What the task asks = Can you print every line of the material below word for word, leaving out the pictures?

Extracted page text
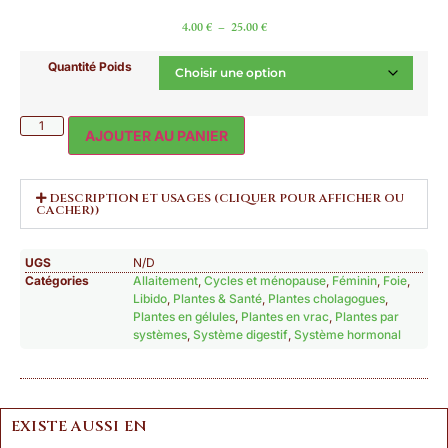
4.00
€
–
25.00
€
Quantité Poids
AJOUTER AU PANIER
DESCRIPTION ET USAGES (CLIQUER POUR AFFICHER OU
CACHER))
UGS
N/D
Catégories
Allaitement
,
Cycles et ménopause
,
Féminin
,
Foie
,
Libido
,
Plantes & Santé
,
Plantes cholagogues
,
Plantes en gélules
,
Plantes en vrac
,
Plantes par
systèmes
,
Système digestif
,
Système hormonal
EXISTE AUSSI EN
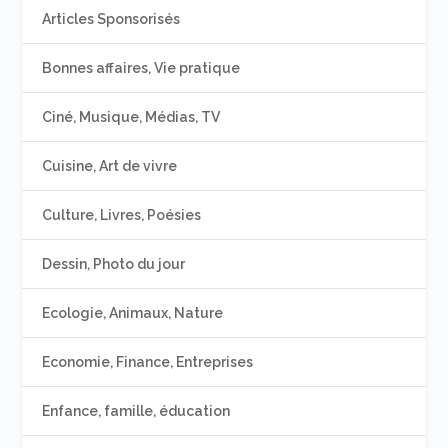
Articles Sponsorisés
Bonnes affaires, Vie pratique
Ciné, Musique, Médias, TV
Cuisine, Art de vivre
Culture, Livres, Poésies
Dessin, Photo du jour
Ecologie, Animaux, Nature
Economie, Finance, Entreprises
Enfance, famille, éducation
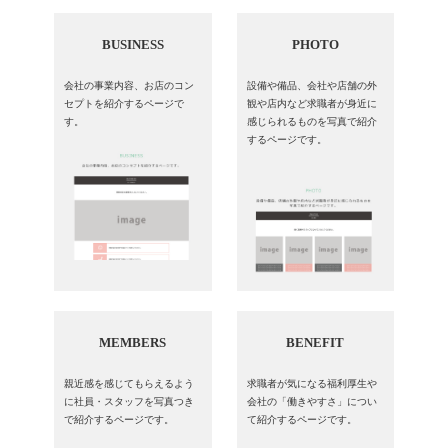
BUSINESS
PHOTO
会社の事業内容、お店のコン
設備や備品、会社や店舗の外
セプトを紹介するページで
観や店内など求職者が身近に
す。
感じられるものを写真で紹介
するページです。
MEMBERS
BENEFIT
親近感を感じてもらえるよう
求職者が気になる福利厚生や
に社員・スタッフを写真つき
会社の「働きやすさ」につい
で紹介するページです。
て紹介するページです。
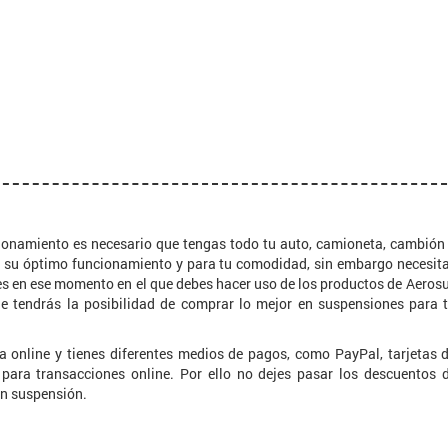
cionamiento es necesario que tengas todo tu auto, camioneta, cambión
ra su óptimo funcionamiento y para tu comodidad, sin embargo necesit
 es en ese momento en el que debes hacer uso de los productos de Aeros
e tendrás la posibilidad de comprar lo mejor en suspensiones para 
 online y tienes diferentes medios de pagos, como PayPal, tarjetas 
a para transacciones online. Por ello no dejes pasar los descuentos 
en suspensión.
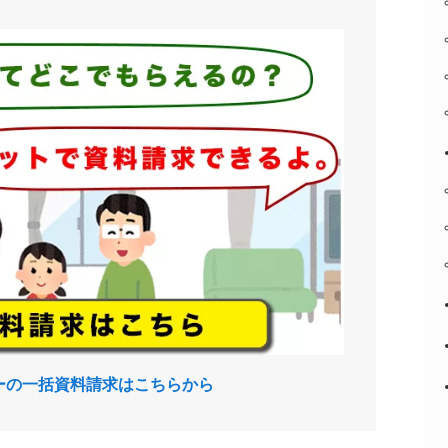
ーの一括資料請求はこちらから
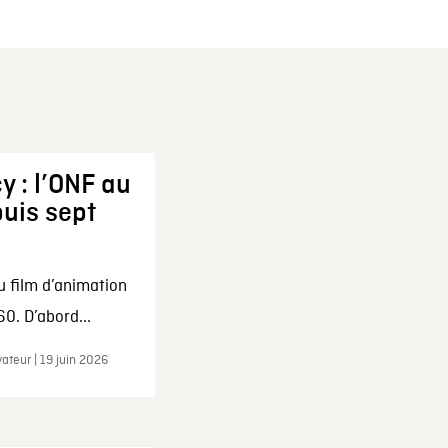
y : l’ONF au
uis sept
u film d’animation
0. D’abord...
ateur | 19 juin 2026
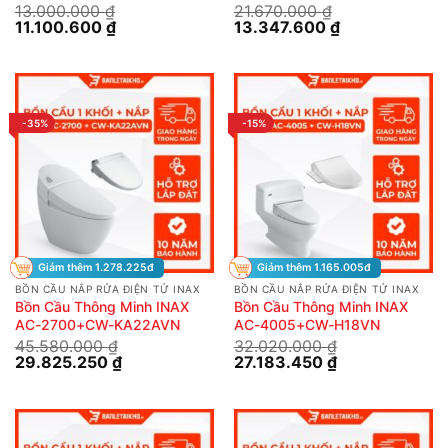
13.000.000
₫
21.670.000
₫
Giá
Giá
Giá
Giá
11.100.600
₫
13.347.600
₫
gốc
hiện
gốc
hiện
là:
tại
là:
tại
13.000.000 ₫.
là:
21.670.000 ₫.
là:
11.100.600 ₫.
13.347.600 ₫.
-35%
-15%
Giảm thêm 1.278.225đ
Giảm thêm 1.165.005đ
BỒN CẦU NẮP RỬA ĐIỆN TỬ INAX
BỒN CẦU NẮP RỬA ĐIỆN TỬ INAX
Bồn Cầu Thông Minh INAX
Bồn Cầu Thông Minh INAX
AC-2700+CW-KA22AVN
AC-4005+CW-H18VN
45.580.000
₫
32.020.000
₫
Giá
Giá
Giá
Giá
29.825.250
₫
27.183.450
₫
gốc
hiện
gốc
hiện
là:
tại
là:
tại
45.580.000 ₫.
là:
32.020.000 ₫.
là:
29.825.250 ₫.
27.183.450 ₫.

Solution to this exercise =
4.00
€
–
25.00
€
Quantité Poids
AJOUTER AU PANIER
DESCRIPTION ET USAGES (CLIQUER POUR AFFICHER OU
CACHER))
UGS
N/D
Catégories
Allaitement
,
Cycles et ménopause
,
Féminin
,
Foie
,
Libido
,
Plantes & Santé
,
Plantes cholagogues
,
Plantes en gélules
,
Plantes en vrac
,
Plantes par
systèmes
,
Système digestif
,
Système hormonal
EXISTE AUSSI EN
Articles Sponsorisés
Bonnes affaires, Vie pratique
Ciné, Musique, Médias, TV
Cuisine, Art de vivre
Culture, Livres, Poésies
Dessin, Photo du jour
Ecologie, Animaux, Nature
Economie, Finance, Entreprises
Enfance, famille, éducation
BUSINESS
PHOTO
会社の事業内容、お店のコン
設備や備品、会社や店舗の外
セプトを紹介するページで
観や店内など求職者が身近に
す。
感じられるものを写真で紹介
するページです。
MEMBERS
BENEFIT
親近感を感じてもらえるよう
求職者が気になる福利厚生や
に社員・スタッフを写真つき
会社の「働きやすさ」につい
で紹介するページです。
て紹介するページです。
cionamiento es necesario que tengas todo tu auto, camioneta, cambión
ra su óptimo funcionamiento y para tu comodidad, sin embargo necesit
 es en ese momento en el que debes hacer uso de los productos de Aeros
e tendrás la posibilidad de comprar lo mejor en suspensiones para 
 online y tienes diferentes medios de pagos, como PayPal, tarjetas 
a para transacciones online. Por ello no dejes pasar los descuentos 
en suspensión.
ーの一括資料請求はこちらから
y : l’ONF au
uis sept
u film d’animation
0. D’abord...
ateur | 19 juin 2026
13.000.000
₫
21.670.000
₫
Giá
Giá
Giá
Giá
11.100.600
₫
13.347.600
₫
gốc
hiện
gốc
hiện
là:
tại
là:
tại
13.000.000 ₫.
là:
21.670.000 ₫.
là:
11.100.600 ₫.
13.347.600 ₫.
-35%
-15%
Giảm thêm 1.278.225đ
Giảm thêm 1.165.005đ
BỒN CẦU NẮP RỬA ĐIỆN TỬ INAX
BỒN CẦU NẮP RỬA ĐIỆN TỬ INAX
Bồn Cầu Thông Minh INAX
Bồn Cầu Thông Minh INAX
AC-2700+CW-KA22AVN
AC-4005+CW-H18VN
45.580.000
₫
32.020.000
₫
Giá
Giá
Giá
Giá
29.825.250
₫
27.183.450
₫
gốc
hiện
gốc
hiện
là:
tại
là:
tại
45.580.000 ₫.
là:
32.020.000 ₫.
là:
29.825.250 ₫.
27.183.450 ₫.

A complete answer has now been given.